**Required action A:** In the interview excerpt on the soulmate myth, what happens 10 years after the romance that closes Eat, Pray, Love?
**Required action B:** Continue the interview excerpt on the soulmate myth from the point where the text stops.

**Passage shown:**
- - -

Chapter 1: What is the soulmate myth and how does it affect relationships?
What do you think about the story of the book Eat, Pray, Love?
You know, Liz Gilbert's book obviously got a lot of attention, a lot of popularity among women especially. And, you know, it's kind of first glance really attractive and appealing. But what's, I think, striking about the book is that she kind of ends off by, you know, this sort of storybook romance in impossibly romantic Bali in Indonesia.
She meets what seems like the perfect guy who's a feminist, a great cook, a great lover, et cetera, et cetera. They have this incredible connection. But then you learn 10 years later, Chris, what do you think happens?
I already know how this story ends, unfortunately, because I did my research. Yeah.
Yeah, she leaves him for another soulmate. And so the point I make about this story in my own book is that we have this soulmate myth out there. There's the perfect person that will complete us, with whom we'll have really no major problems, and with whom we'll have this incredible romantic and emotional connection on a pretty regular basis.

- - -

**Source information:**
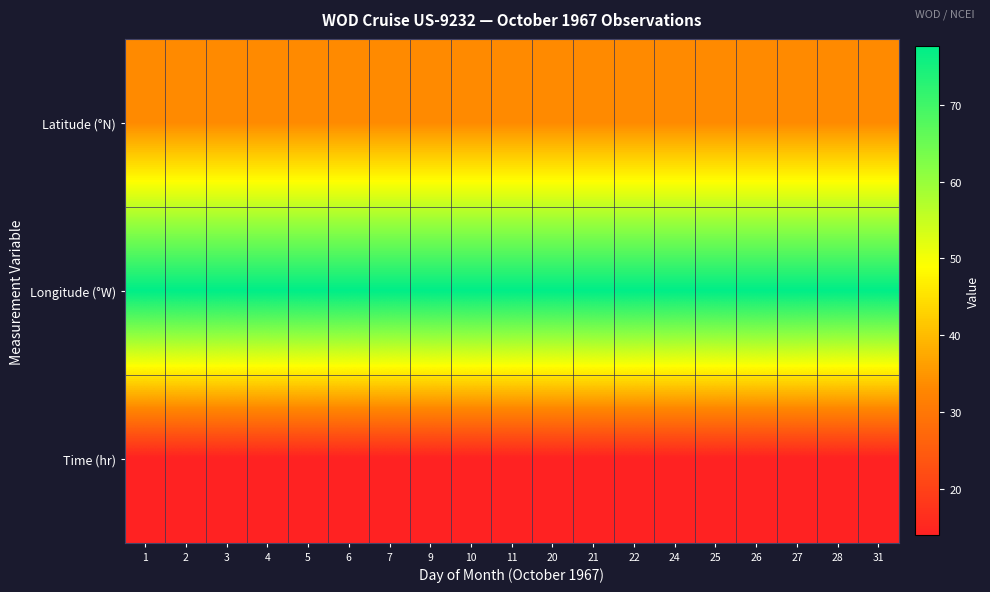

Reading right to left, extract all data points from this chart.

Latitude (°N): 31=33.5	28=33.5	27=33.5	26=33.5	25=33.5	24=33.5	22=33.5	21=33.5	20=33.5	11=33.5	10=33.5	9=33.5	7=33.5	6=33.5	5=33.5	4=33.5	3=33.5	2=33.5	1=33.5
Longitude (°W): 31=77.6	28=77.6	27=77.6	26=77.6	25=77.6	24=77.6	22=77.6	21=77.6	20=77.6	11=77.6	10=77.6	9=77.6	7=77.6	6=77.6	5=77.6	4=77.6	3=77.6	2=77.6	1=77.6
Time (hr): 31=14.0	28=14.0	27=14.0	26=14.0	25=14.0	24=14.0	22=14.0	21=14.0	20=14.0	11=14.0	10=14.0	9=14.0	7=14.0	6=14.0	5=14.0	4=14.0	3=14.0	2=14.0	1=14.0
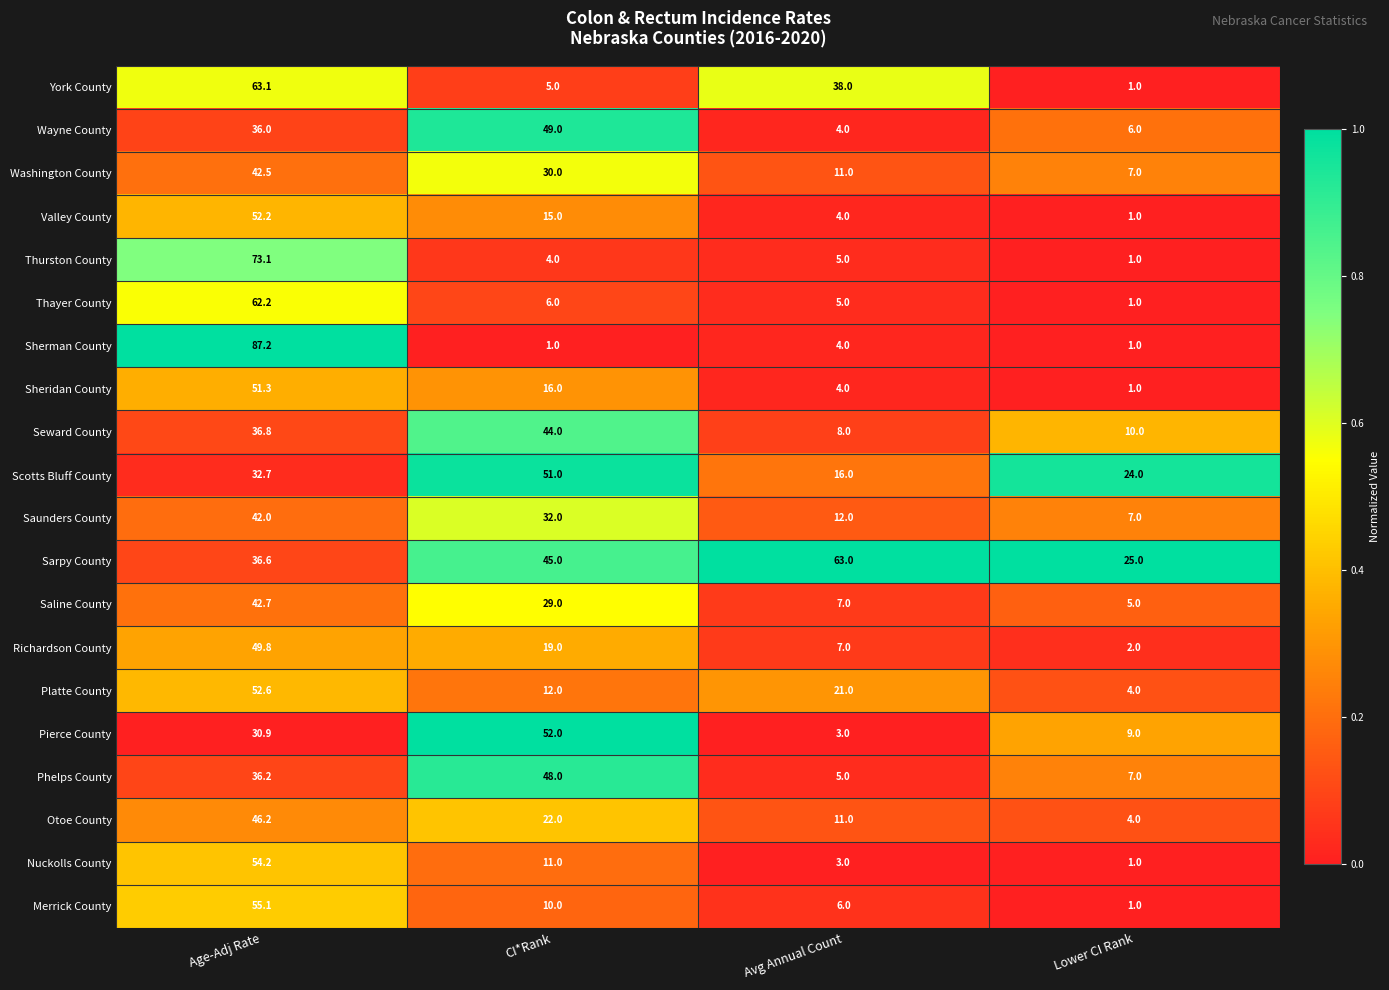

What is the sum of all York County values?

107.1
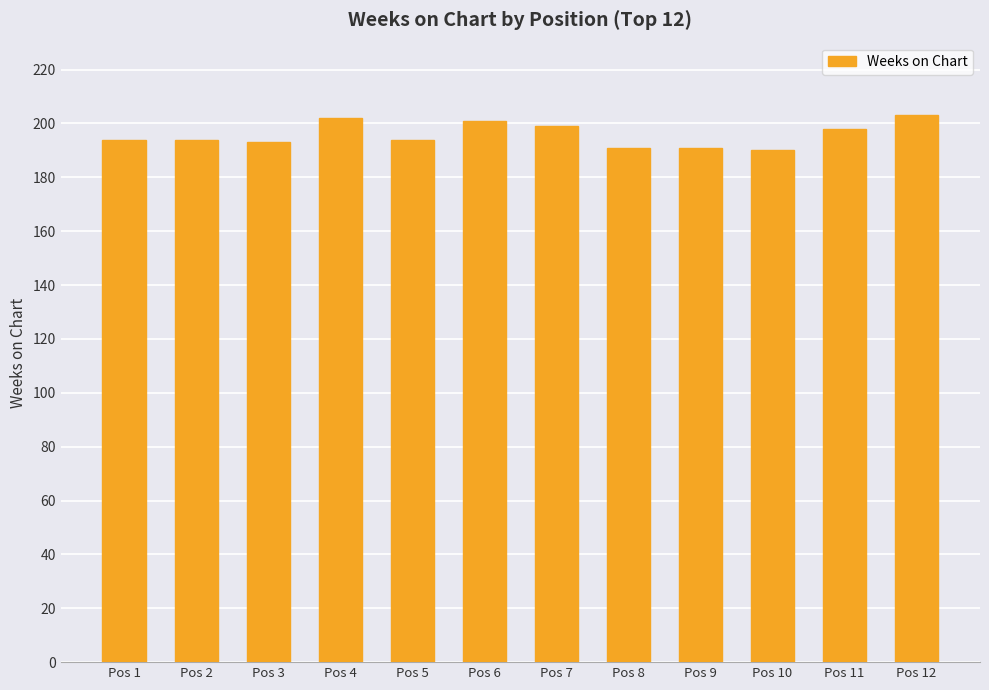

What is the minimum value shown in the chart?

190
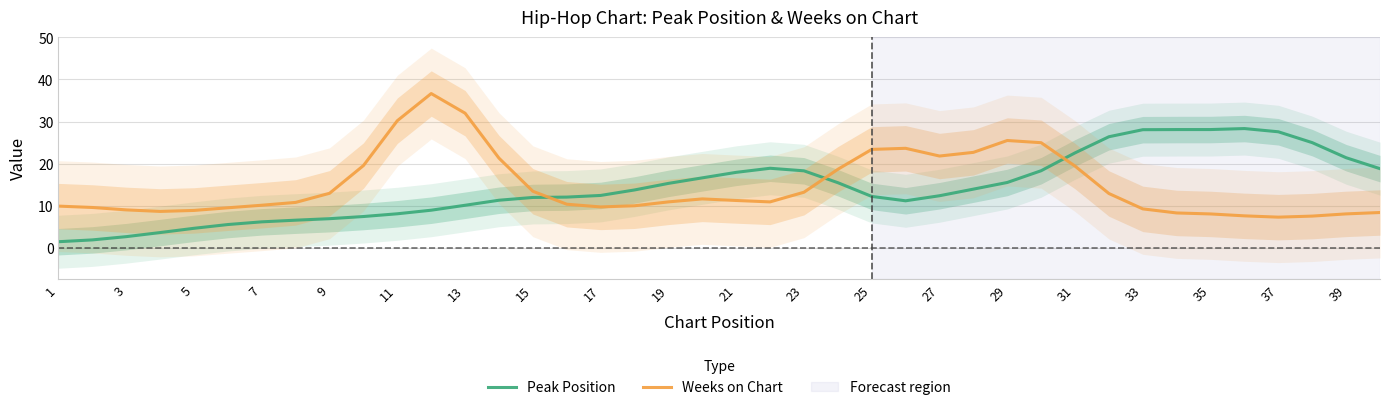

Reading right to left, what are all the values shown in this chart?

Peak Position: 18.8	21.4	25.0	27.6	28.3	28.1	28.1	28.1	26.4	22.5	18.3	15.5	13.9	12.3	11.1	12.2	15.5	18.3	18.9	17.9	16.6	15.3	13.7	12.4	12.0	11.9	11.3	10.1	8.9	8.1	7.4	6.9	6.5	6.1	5.5	4.6	3.6	2.6	1.8	1.4
Weeks on Chart: 8.4	8.0	7.5	7.3	7.6	8.0	8.3	9.2	12.9	19.4	25.0	25.5	22.7	21.8	23.6	23.4	18.6	13.2	10.9	11.2	11.6	10.9	10.0	9.7	10.3	13.4	21.3	32.0	36.6	30.2	19.5	12.9	10.8	10.1	9.5	8.9	8.6	9.0	9.6	9.9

- - -

**Answer space A:** Liz Gilbert leaves the man she met in Bali for another soulmate.

**Answer space B:**
And, you know, I think the Eat, Pray, Love book and the last kind of, you know, storybook romance that she gives us in that book is kind of emblematic of this whole way of thinking and approaching relationships, love and marriage.
And yet the problem with it, of course, is that by making feelings the foundation of love, feelings the foundation of marriage, you're kind of putting things on a very insecure footing. And that's why we see in the real world is that Liz Gilbert seems to go from one person to the next on a regular basis, including the guy that she meets at the end of, again, Eat, Pray, Love.
I noticed that you degendered a person because she pivoted from the guy in Bali to a woman for, I think, about five years. And then, really sadly, that person passed away. And then she started dating the woman's best friend, who was a guy, and then recently announced that she was happily single at 55 and had broken up with that. So, look...
Elizabeth Gilbert, fantastic book, did very, very well, super successful. But I do think it's fair to say that she makes for a tenuous role model for happy marriage and love. I don't think that that's a particularly controversial thing to say.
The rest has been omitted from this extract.